Il appartient à la structure en charge du volet technique de faire l’analyse la plus large possible de cet échec, c’en est un, pour tirer les enseignements utiles, rectifier le tir et aller de l’avant. Il y a probablement beaucoup à dire sur l’aspect technique qui a entouré le choix initial des joueurs, la qualité et le niveau de la préparation, les options tactiques choisies, la stature des adversaires. Tous ces paramètres concourent dans la réussite ou l’échec d’une équipe. Les deux arguments vont de pair dans l’analyse globale d’une performance. Occulter l’un d’eux ne fera pas avancer la recherche objective d’un succès ou d’un échec. Se remettre en cause perpétuellement est le meilleur moyen d’avancer. Concernant la responsabilité des instances et organes du football (clubs, ligues, fédération), personne ne peut nier le haut degré de responsabilité de celles-ci dans l’échec patent et renouvelé des sélections de jeunes depuis trois ou quatre décades, pour ne pas faire de mécontents. La politique à la petite semaine, qui consiste à monter une sélection à l’approche d’une compétition continentale, n’est pas la meilleure approche. La fédération, les ligues et les clubs assument une grande responsabilité dans l’échec renouvelé des catégories de jeunes. La première n’a jamais disposé des moyens à même de lui permettre d’asseoir une vraie politique en direction des jeunes. Elle a toujours été limitée dans ses prérogatives et moyens dans le sens où les infrastructures ne sont pas à la hauteur des vrais besoins pour le développement de la discipline. Tant que le schéma actuel – un stade par commune pour plusieurs clubs – n’évolue pas, il est illusoire de prétendre à des lendemains qui chantent. Ce chapitre est de la responsabilité des pouvoirs publics.

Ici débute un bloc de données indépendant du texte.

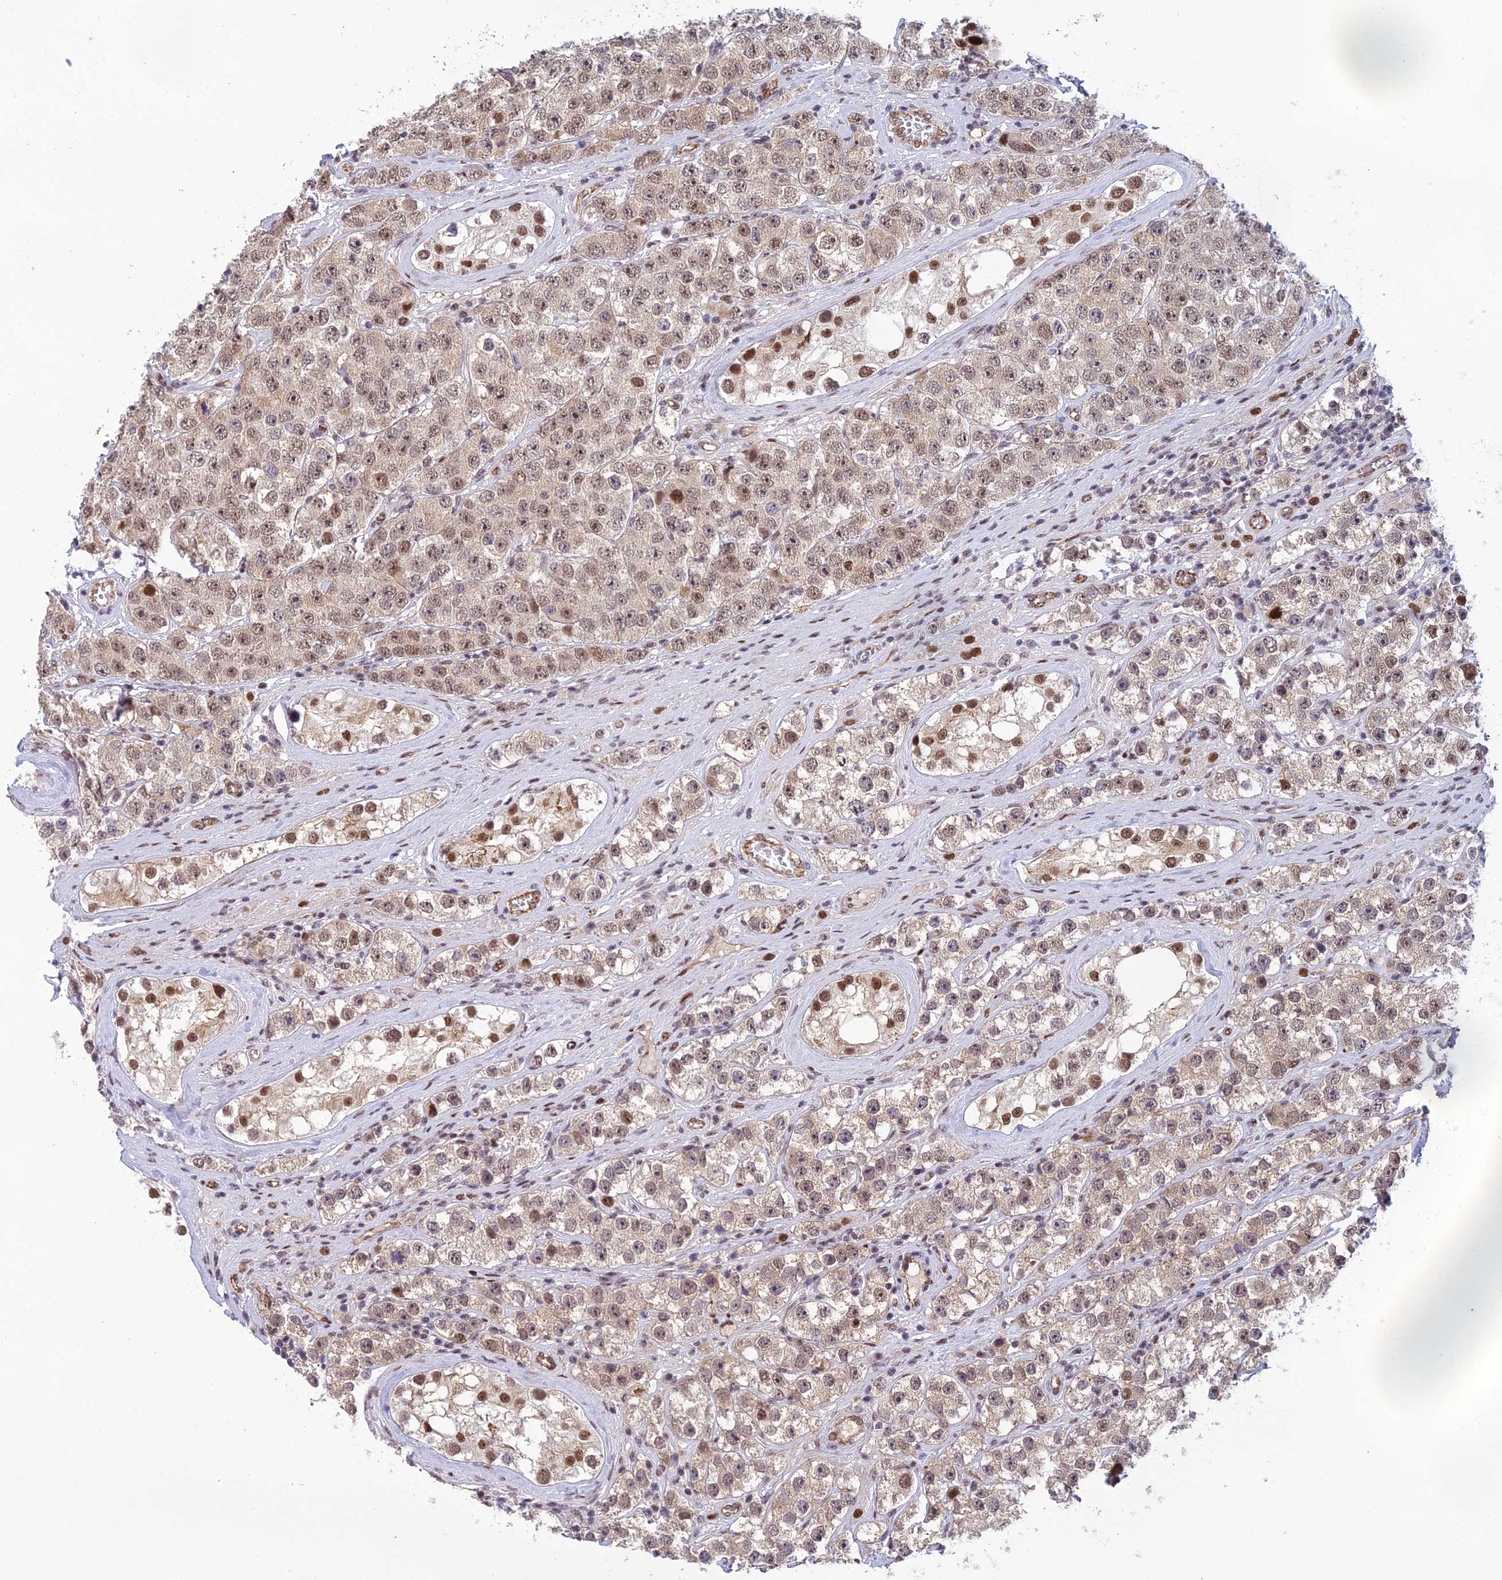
{"staining": {"intensity": "weak", "quantity": ">75%", "location": "cytoplasmic/membranous,nuclear"}, "tissue": "testis cancer", "cell_type": "Tumor cells", "image_type": "cancer", "snomed": [{"axis": "morphology", "description": "Seminoma, NOS"}, {"axis": "topography", "description": "Testis"}], "caption": "Human testis seminoma stained for a protein (brown) displays weak cytoplasmic/membranous and nuclear positive positivity in approximately >75% of tumor cells.", "gene": "RANBP3", "patient": {"sex": "male", "age": 28}}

Les ligues ne sont pas exemptes de reproches. Elles sont un acteur important. Parfois, elles se dérobent à leurs responsabilités en assumant que les prérogatives d’établir le calendrier du championnat et la programmation des rencontres de jeunes très souvent disputées sans la présence d’arbitres. Ne parlons pas du scandale qui a éclaté cette saison au sujet des petites catégories, qui n’ont pas été engagées, ni des matchs qui n’ont pas eu lieu sans que des ligues ne trouvent à redire. Que dire alors de ces matchs de jeunes qui n’ont pas eu lieu en raison de l’absence d’un médecin, d’une ambulance alors que les jeunes attendaient ce jour de match avec impatience. Des responsables et dirigeants de clubs accordent-ils l’importance voulue aux petites catégories ? Pas toujours. Eux aussi ont des contraintes qui les poussent à agir ainsi. Les pouvoirs publics, qui sont les garants de la protection des petites catégories à travers les moyens, subventions, qu’ils accordent aux clubs pour financer ce secteur névralgique, ont souvent démissionné de cette lourde responsabilité.
Donc, tous les acteurs, à des degrés différents bien sûr, assument une responsabilité dans ce qui arrive aux jeunes depuis des lustres. Saber Bensmain et les jeunes du crû 2020 sont plus victimes que responsables de ce qui est arrivé à Tunis.